With lax labor laws and rapidly growing shipbuilding capacity, a United States Navy (USN) official said on Tuesday China could out-produce the United States in warship construction—and he might be just right.

USN Secretary Carlos Del Toro spoke at a National Press Club Headliners luncheon in Washington, DC, about the persistent endeavors of Beijing “to violate the maritime sovereignty and economic well-being of other nations,” especially to allies situated around the highly-disputed South China Sea.

Carlos Del Toro
Secretary of the Navy Carlos Del Toro speaking during a ceremony at Mahan Hall in Annapolis, Maryland, February 17, 2023. (Image source: DVIDS)

Because of its rapidly growing naval fleet, China has become more daring and aggressive in its military expansion and activities near the waters it claims to be historically theirs, which, if ignored, could spiral out of control.

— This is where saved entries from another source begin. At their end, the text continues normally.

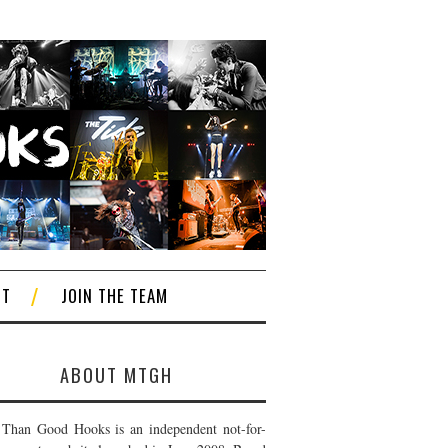
CT
JOIN THE TEAM
ABOUT MTGH
Than Good Hooks is an independent not-for-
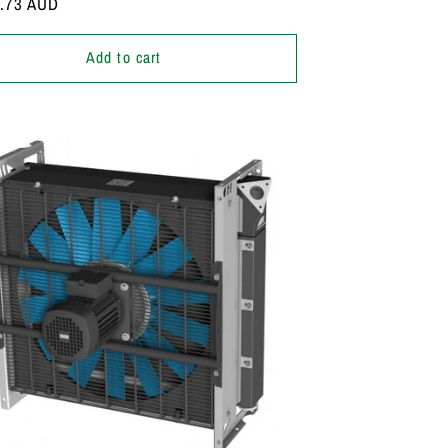
r
7.73 AUD
Add to cart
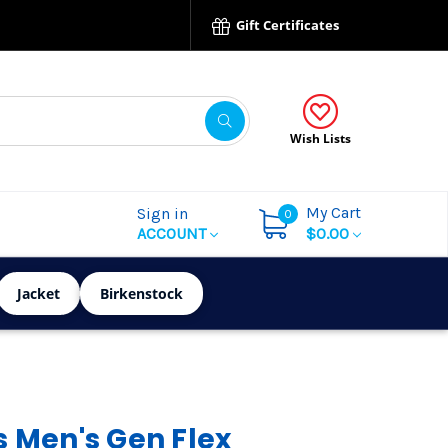
Gift Certificates
Wish Lists
My Cart
Sign in
0
ACCOUNT
$0.00
Jacket
Birkenstock
s Men's Gen Flex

They got a larger fleet now so they’re deploying that fleet globally,” Del Toro said, stressing more than ever the urgent need for the modernization and shipbuilding expansion of the US Fleet. “We do need a larger Navy, we do need more ships in the future, more modern ships in the future, in particular, that can meet that threat.”

China’s People’s Liberation Army Navy (PLAN) currently boasts approximately 340 ships and might ramp up its fleet to 60 more in the near future. Meanwhile, the US Navy maintains less than 300 warships, which could further shrink as several old vessels are scheduled for decommissioning, according to a November report by the US Congressional Budget Office. Not to mention the Navy’s plans to replace the retiring fleet with more sophisticated next-generation warships, the expected number of 350 manned ships by 2045 remains a hundred-plus short of China’s projected fleet.

‘Quality’ Couldn’t Always Win Over ‘Quantity’

This urgent call from Del Toro isn’t new, as many experts have previously highlighted the outnumbered fleet issue of the USN.

Yes, our fleet is no doubt more sophisticated, powerful, and capable, with thousands of competent and highly skilled sailors on board, but as history has shown us— particularly in naval warfare, the side with “the larger fleet almost always wins.”

CVN 77
A C-2A Greyhound aircraft takeoffs from the flight deck of the Nimitz-class aircraft carrier USS George H.W. Bush (CVN 77) on February 21, 2023. (Image source: DVIDS)

Retired USN Captain Sam J. Tangredi tackled this in the January issue of the US Naval Institute’s Proceedings magazine. He examined 28 naval wars—from the Greco-Persian Wars of 500 BC to the recent Cold War proxy conflicts and interventions—and found only three instances of quality defeating quantity.